From mboxrd@z Thu Jan  1 00:00:00 1970
From: Patrick McHardy <kaber@trash.net>
Subject: Re: [PATCH 5/5] ctnetlink: optional reliable event delivery
Date: Fri, 27 Mar 2009 11:12:17 +0100
Message-ID: <49CCA681.2090704@trash.net>
References: <20090327093822.8259.50902.stgit@Decadence> <20090327094031.8259.81782.stgit@Decadence>
Mime-Version: 1.0
Content-Type: text/plain; charset=ISO-8859-15; format=flowed
Content-Transfer-Encoding: 7bit
Cc: netfilter-devel@vger.kernel.org
To: Pablo Neira Ayuso <pablo@netfilter.org>
Return-path: <netfilter-devel-owner@vger.kernel.org>
Received: from stinky.trash.net ([213.144.137.162]:56585 "EHLO
	stinky.trash.net" rhost-flags-OK-OK-OK-OK) by vger.kernel.org
	with ESMTP id S1752280AbZC0KM1 (ORCPT
	<rfc822;netfilter-devel@vger.kernel.org>);
	Fri, 27 Mar 2009 06:12:27 -0400
In-Reply-To: <20090327094031.8259.81782.stgit@Decadence>
Sender: netfilter-devel-owner@vger.kernel.org
List-ID: <netfilter-devel.vger.kernel.org>

Pablo Neira Ayuso wrote:
> This patch improves ctnetlink event reliability if one broadcast
> listener has set the NETLINK_BROADCAST_ERROR socket option.
> 
> The logic is the following: if the event delivery fails, ctnetlink
> sets IPCT_DELIVERY_FAILED event bit and keep the undelivered
> events in the conntrack event cache. Thus, once the next packet
> arrives, we trigger another event delivery in nf_conntrack_in(). If
> things don't go well in this second try, we accumulate the pending
> events in the cache but we try to deliver the current state as soon
> as possible. Therefore, we may lost state transitions but the
> userspace process gets in sync at some point.

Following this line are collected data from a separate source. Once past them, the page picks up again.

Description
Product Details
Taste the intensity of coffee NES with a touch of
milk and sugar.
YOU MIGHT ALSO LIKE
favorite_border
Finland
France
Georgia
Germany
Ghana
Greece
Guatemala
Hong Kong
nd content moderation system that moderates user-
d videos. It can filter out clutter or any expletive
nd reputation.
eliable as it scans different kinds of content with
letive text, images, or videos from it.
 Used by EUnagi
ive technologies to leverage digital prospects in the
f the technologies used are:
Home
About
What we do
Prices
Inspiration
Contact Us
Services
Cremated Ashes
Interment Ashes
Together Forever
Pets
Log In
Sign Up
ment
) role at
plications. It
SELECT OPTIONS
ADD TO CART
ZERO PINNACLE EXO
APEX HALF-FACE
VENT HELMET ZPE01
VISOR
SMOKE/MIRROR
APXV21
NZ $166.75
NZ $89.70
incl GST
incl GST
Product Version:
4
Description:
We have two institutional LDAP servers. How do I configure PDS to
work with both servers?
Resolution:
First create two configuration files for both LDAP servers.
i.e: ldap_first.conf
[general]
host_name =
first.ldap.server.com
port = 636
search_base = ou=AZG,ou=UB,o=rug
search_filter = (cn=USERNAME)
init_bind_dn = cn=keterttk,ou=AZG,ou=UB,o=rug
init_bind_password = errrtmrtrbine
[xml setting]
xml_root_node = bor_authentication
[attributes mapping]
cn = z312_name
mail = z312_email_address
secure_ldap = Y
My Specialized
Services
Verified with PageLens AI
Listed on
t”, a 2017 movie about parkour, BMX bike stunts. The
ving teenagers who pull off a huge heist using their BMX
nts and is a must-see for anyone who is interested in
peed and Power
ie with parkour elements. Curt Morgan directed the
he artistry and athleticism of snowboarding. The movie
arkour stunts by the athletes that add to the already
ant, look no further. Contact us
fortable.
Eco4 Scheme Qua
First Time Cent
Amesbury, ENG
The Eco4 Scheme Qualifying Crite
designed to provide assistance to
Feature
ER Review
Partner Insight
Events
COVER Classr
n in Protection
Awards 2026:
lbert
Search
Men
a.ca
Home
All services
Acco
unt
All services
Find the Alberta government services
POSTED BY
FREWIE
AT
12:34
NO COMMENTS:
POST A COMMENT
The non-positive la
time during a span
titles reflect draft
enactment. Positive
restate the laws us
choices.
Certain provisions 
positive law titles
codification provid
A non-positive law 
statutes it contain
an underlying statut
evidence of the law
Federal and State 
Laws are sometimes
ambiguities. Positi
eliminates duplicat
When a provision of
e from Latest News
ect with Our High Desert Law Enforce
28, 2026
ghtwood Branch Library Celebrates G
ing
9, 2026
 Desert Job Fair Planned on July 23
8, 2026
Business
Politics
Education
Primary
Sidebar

Sounds good so far. Except - this won't work without per-conntrack
events I guess. And those would need (quite a lot of) atomic operations
again.

> At worst case, if no events were delivered to userspace, we make
> sure that destroy events are successfully delivered. This happens
> because if ctnetlink fails to deliver the destroy event, we re-add
> the conntrack timer with an extra grace timeout of 15 seconds to
> trigger the event again (this grace timeout is tunable via /proc).
> 
> If a packet closing the flow (like a TCP RST) kills the conntrack
> entry but the event delivery fails, we drop the packet and keep
> the entry in the kernel. This is the only case in which we may drop
> a packets.

This last two points don't seem like good behaviour at all. The
timeouts are supposed to have a meaning, so they should *at least*
deactivate the conntrack. Explicit removal of the conntrack should
*never* fail. TCP conntrack needs it for connection reopening,
handling out of sync sessions etc.

> For expectations, the logic is more simple, if the event delivery
> fails, we drop the packet.

.. while restoring the expectation to an active state I hope?